High-energy neutron multiplier

Question

Are there any materials that can function as efficient high-energy neutron multipliers? I have read about the utilization of Beryllium and Lead as neutron multipliers, but they seem to only be discussed in the context of neutrons with energies in the tens of MeV. Do these materials have similar properties for neutrons with energies near 1 GeV, or are there other materials that perform neutron multiplication better for such energies?

I am asking this because I read that neutrons can be used in accelerators to produce pions which can then decay into muons which can then be used to catalyze fusion reactions. (in the reference above, deuterium and tritium are the beam particles due to the neutrons in their nuclei) However, one problem with using muon-catalyzed fusion is the energy cost of producing muons. If there is a material that can multiply the number of neutrons coming from an accelerator, could that lead to greater pion production and thus greater muon production?.

Answer 1

Most nuclides have a "nucleon separation energy" of around 10 MeV. Bound or quasi-bound nuclear states whose excitation energy is more than the separation energy can decay by emitting nucleons. You're not going to get much more energy than tens of mega-eV from any collective nuclear excitation where the heavy nucleus is at rest.

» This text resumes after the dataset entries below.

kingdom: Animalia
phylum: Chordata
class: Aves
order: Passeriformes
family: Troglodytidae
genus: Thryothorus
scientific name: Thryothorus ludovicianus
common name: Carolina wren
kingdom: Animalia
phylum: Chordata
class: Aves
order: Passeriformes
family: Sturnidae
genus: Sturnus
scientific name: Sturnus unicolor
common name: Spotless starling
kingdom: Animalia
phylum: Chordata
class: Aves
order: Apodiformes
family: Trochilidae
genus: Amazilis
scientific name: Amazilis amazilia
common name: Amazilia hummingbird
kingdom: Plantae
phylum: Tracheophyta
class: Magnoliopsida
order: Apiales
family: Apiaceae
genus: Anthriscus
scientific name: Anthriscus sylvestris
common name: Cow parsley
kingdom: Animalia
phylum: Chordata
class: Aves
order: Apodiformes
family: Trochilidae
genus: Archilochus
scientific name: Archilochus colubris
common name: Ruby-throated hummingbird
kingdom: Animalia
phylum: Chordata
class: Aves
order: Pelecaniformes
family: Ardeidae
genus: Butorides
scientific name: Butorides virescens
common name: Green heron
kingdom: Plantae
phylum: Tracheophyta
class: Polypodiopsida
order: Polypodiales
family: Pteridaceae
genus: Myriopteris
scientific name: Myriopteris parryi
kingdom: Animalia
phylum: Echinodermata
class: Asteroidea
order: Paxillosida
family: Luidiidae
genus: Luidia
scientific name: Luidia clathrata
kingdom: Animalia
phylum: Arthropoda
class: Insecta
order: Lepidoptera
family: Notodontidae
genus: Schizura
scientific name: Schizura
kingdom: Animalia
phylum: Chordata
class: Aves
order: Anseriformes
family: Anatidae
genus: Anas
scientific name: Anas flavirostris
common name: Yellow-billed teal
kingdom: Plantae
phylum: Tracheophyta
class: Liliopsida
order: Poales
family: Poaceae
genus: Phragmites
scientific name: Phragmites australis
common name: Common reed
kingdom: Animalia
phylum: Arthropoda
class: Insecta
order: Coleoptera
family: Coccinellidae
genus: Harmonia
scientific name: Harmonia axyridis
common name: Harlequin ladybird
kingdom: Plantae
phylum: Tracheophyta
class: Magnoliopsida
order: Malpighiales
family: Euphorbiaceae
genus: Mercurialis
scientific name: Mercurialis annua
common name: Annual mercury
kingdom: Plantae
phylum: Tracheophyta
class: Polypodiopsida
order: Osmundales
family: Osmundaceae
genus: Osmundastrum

For example, at ORNL's Spallation Neutron Source, a beam of giga-eV protons stops in a mercury target. The excited mercury nuclei boil off neutrons. Each proton in the primary beam produces something like twenty or thirty neutrons. (The neutrons don't all come from the same mercury nucleus.) Conservation of energy tells you that, if a giga-eV proton makes thirty spallation neutrons, the average neutron energy must be somewhere under 30 MeV.

If you want a beam of giga-eV neutrons, you're going to need single-particle interactions with a beam of giga-eV-scale charged particles. For example, you might accelerate a beam of deuterium (or even tritium) to a couple of GeV and then pass the beam through a relatively thin solid target with a heavy nucleus. Deuterium doesn't have any stable excited states, an if the deuterium were to dissociate, the proton and neutron would each have roughly half of the beam energy. You'd then steer the charged particles to some beam dump, and put your neutron experiment in front of the neutrons.

The phrase "neutron multiplier" makes sense in a fission context, but not so much in an accelerator context. If you want GeV neutrons, you're working with an accelerator.